Ibrahim Abu al-Laith, a civil defense official in eastern Aleppo, also said air strikes and shelling had hit the rebel-held half of the city near front lines in the past week.
"There was artillery shelling ... and there were planes, the city was hit by several strikes," he said.
The U.S. State Department urged Russia to use the newly announced pause in bombing to ensure the delivery of aid to besieged civilians.
"We obviously welcome any reduction in the violence, but it has to be met with a commitment and an actual delivery of humanitarian assistance, which was the purpose in the first place," State Department spokesman John Kirby told a briefing.
He said Washington would prefer putting in place a longer-term cease-fire to ensure delivery of aid, rather than sporadic pauses like those announced by Russia and Syria in recent days. Multilateral talks in Geneva were attempting to reach that goal, but were having limited success, Kirby said.
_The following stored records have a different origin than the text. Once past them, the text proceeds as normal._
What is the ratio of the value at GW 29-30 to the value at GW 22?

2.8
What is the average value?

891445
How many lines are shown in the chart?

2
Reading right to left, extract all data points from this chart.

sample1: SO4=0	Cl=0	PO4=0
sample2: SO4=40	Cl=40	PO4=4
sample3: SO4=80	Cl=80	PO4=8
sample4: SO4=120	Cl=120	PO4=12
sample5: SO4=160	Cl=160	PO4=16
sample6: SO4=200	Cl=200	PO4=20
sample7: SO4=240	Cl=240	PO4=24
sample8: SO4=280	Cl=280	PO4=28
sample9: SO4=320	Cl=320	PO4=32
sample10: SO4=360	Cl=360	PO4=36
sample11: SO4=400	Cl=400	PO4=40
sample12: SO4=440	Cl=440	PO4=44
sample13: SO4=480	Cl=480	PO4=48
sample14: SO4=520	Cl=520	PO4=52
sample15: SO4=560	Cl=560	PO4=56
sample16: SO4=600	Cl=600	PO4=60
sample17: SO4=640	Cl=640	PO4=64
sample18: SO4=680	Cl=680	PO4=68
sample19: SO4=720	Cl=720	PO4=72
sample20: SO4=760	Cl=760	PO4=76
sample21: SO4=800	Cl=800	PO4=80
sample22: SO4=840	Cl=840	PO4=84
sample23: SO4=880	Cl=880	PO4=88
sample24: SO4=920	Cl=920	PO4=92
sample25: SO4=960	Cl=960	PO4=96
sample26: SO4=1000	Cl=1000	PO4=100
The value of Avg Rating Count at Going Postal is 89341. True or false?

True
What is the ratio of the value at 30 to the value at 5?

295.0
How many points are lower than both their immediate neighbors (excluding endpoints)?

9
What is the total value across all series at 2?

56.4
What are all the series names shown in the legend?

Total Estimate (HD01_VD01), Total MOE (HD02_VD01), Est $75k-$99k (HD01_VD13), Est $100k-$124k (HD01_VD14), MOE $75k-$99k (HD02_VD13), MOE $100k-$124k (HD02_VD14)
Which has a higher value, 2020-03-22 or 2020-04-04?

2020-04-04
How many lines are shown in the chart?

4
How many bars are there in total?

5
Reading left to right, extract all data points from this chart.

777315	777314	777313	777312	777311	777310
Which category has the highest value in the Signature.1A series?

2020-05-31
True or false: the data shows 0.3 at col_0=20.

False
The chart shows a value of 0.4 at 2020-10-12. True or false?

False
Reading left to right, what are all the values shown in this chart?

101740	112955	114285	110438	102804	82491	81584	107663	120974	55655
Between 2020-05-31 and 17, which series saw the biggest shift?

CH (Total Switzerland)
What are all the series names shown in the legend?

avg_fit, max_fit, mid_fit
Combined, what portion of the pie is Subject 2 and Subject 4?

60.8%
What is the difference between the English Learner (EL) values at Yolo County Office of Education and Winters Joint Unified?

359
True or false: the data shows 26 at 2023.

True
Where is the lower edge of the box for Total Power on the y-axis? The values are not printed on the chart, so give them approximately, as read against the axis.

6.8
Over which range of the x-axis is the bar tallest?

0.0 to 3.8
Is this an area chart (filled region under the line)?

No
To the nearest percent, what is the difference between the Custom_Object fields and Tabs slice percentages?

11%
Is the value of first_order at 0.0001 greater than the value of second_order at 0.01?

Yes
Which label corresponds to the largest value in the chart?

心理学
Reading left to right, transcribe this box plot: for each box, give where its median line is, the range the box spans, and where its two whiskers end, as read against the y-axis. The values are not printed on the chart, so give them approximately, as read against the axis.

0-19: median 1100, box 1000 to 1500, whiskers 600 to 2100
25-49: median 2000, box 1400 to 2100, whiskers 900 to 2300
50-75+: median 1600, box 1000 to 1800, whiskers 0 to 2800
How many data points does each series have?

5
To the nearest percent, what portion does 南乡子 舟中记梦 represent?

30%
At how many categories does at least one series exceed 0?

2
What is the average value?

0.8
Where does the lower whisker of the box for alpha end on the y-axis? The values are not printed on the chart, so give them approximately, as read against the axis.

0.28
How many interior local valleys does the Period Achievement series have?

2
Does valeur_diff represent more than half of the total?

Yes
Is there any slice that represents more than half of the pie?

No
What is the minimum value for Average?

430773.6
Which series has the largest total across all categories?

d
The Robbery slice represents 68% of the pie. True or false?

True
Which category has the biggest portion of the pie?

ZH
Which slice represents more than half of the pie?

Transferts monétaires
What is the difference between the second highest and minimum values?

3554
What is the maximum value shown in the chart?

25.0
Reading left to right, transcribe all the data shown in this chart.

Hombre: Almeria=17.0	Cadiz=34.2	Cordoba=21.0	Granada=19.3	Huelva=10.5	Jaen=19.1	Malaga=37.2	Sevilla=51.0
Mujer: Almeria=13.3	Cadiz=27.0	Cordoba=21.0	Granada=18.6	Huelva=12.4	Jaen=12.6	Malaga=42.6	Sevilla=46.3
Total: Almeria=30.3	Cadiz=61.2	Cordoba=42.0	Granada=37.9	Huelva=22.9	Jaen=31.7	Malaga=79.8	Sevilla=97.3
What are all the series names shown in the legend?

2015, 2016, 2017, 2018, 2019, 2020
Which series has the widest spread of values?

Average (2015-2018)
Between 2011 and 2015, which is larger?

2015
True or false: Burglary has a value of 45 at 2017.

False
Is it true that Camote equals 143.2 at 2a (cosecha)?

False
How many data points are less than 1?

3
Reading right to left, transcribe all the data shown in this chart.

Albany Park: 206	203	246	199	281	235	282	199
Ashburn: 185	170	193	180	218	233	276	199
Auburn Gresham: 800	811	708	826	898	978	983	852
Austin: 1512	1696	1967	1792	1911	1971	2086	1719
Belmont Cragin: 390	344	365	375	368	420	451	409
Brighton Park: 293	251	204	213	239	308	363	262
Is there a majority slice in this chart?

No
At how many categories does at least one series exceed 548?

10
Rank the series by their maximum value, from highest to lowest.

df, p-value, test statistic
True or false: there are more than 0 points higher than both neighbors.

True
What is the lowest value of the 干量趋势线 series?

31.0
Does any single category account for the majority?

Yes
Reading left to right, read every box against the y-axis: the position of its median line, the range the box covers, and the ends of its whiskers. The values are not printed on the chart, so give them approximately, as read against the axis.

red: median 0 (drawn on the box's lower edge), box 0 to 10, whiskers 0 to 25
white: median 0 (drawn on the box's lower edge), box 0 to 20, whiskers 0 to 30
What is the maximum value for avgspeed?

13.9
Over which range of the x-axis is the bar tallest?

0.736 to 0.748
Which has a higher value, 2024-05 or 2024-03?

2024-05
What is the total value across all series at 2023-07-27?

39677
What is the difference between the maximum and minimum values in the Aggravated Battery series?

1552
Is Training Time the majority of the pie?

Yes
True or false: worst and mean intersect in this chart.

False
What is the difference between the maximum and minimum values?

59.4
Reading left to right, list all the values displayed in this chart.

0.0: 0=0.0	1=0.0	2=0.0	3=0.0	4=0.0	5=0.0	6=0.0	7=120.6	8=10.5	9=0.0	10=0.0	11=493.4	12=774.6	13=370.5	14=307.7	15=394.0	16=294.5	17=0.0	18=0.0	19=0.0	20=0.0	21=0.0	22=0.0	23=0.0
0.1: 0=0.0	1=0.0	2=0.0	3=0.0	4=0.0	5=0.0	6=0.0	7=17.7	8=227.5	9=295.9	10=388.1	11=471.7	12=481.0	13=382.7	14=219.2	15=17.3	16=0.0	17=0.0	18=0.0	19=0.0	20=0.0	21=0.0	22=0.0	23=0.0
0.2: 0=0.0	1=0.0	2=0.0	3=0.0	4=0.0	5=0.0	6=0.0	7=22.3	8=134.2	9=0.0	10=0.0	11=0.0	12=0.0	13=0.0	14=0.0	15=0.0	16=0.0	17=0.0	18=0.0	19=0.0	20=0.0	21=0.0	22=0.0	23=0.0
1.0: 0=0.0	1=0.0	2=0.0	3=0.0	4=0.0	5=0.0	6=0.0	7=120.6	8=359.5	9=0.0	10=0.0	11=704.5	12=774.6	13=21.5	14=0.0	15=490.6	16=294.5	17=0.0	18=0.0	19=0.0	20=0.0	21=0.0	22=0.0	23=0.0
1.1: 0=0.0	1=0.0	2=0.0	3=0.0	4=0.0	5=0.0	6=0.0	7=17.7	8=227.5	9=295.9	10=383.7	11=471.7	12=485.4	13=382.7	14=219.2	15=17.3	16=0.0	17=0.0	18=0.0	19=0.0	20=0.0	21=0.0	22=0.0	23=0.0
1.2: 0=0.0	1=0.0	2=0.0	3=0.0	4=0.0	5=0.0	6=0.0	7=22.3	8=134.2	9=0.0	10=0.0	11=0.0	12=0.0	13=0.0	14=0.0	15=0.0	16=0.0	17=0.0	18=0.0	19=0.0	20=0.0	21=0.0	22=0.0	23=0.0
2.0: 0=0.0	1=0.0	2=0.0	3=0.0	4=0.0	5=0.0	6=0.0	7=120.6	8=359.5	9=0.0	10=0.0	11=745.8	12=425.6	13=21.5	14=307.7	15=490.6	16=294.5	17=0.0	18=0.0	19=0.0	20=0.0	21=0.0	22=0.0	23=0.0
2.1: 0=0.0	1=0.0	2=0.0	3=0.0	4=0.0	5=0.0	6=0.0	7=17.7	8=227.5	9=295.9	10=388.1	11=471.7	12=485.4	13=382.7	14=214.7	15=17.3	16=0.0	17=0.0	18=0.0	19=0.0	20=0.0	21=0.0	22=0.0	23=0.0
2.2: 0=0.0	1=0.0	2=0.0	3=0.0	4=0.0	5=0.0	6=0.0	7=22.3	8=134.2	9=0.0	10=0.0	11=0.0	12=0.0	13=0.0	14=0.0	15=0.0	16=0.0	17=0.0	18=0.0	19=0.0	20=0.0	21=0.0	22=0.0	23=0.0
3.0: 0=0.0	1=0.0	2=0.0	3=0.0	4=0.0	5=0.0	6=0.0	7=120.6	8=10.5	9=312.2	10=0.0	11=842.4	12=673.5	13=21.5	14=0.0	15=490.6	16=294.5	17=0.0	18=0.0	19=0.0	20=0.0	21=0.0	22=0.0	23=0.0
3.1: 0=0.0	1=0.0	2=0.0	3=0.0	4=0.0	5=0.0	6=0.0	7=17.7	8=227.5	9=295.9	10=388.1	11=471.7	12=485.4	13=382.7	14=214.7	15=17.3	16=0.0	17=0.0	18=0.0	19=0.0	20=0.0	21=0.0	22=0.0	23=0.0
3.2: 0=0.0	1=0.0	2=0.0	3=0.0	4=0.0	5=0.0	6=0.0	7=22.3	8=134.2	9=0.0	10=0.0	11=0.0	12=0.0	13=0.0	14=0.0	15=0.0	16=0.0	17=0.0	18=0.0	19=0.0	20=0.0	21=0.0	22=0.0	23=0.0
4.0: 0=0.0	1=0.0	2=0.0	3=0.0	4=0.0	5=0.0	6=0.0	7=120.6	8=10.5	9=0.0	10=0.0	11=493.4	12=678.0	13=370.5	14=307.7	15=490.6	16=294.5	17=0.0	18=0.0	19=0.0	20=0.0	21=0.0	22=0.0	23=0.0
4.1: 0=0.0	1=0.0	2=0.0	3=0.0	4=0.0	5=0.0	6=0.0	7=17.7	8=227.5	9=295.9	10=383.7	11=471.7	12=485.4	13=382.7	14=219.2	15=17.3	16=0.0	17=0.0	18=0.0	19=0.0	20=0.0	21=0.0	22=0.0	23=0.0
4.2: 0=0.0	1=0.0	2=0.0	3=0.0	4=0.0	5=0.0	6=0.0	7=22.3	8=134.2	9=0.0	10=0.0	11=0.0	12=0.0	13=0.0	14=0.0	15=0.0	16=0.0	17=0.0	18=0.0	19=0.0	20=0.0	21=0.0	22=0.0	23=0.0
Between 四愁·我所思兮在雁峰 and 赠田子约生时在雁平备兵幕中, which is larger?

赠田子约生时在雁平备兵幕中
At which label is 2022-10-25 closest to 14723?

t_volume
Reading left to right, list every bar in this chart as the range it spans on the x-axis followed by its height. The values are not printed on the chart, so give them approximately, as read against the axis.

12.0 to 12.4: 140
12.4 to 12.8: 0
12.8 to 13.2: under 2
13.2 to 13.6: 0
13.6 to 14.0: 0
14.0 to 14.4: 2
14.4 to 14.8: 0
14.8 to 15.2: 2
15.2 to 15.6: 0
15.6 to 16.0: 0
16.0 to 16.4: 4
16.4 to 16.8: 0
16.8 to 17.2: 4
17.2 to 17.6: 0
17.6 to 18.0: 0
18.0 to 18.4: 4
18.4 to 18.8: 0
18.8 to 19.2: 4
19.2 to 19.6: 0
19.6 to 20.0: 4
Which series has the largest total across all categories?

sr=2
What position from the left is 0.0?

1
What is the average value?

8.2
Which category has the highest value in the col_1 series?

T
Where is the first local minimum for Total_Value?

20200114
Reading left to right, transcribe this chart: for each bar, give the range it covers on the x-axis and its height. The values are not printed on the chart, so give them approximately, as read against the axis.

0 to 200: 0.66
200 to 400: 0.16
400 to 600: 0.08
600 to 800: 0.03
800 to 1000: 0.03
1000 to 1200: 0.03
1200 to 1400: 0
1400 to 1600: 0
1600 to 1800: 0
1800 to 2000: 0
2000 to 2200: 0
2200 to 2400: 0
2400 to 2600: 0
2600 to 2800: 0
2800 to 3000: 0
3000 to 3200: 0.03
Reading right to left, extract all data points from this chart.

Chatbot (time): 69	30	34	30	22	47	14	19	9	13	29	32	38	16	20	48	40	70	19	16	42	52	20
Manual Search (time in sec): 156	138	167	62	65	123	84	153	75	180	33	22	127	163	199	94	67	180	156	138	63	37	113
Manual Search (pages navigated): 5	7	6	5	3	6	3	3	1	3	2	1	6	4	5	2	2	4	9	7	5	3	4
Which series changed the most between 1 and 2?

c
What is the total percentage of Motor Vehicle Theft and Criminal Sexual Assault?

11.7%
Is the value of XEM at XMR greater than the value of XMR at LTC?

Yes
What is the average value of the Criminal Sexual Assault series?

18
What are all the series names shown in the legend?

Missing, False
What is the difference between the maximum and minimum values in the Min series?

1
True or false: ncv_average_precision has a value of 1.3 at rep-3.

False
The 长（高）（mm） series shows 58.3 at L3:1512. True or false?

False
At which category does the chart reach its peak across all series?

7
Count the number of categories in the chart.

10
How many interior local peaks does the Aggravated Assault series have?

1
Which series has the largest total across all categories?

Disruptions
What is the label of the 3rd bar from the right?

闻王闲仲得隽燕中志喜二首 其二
"I don't want to couch this as nothing but failure. There has been some progress made, but there's obviously still more work to be done," he told reporters.
German Foreign Minister Frank-Walter urged a renewal of the ceasefire in separate telephone calls with U.S. Secretary of State John Kerry and Russian Foreign Minister Sergei Lavrov on Tuesday, according to ministry officials.
He expressed disappointment that it had not been possible to evacuate wounded people from Aleppo and bring in humanitarian relief supplies during the pause in the fighting.
On Tuesday, districts outside the city to the west were hit by air strikes, the Observatory said. Air strikes had continued outside Aleppo during the ceasefire.
Aleppo, Syria's most populous city before the war erupted, is now divided into government- and rebel-held areas. Intense bombardment by Syrian and Russian warplanes has reduced the rebel-controlled east to ruins.
Russia has accused rebels of thwarting its efforts to evacuate civilians, saying they open fire on those wanting to leave, but rebel groups say Syrian government forces and allies have been shelling and sniping around the corridors.
Rebels did not accept the ceasefire, which they said did nothing to alleviate the situation of those who remained in eastern Aleppo, and was part of a government policy to purge cities of political opponents.
Rudskoi said around 50 women and children had managed to leave Aleppo late on Monday despite the dangers and were escorted by Russian military officers.
Some Western countries have repeatedly accused Russia of killing civilians during its air campaign in Aleppo. Moscow denies this, saying it targets rebel groups inside the city.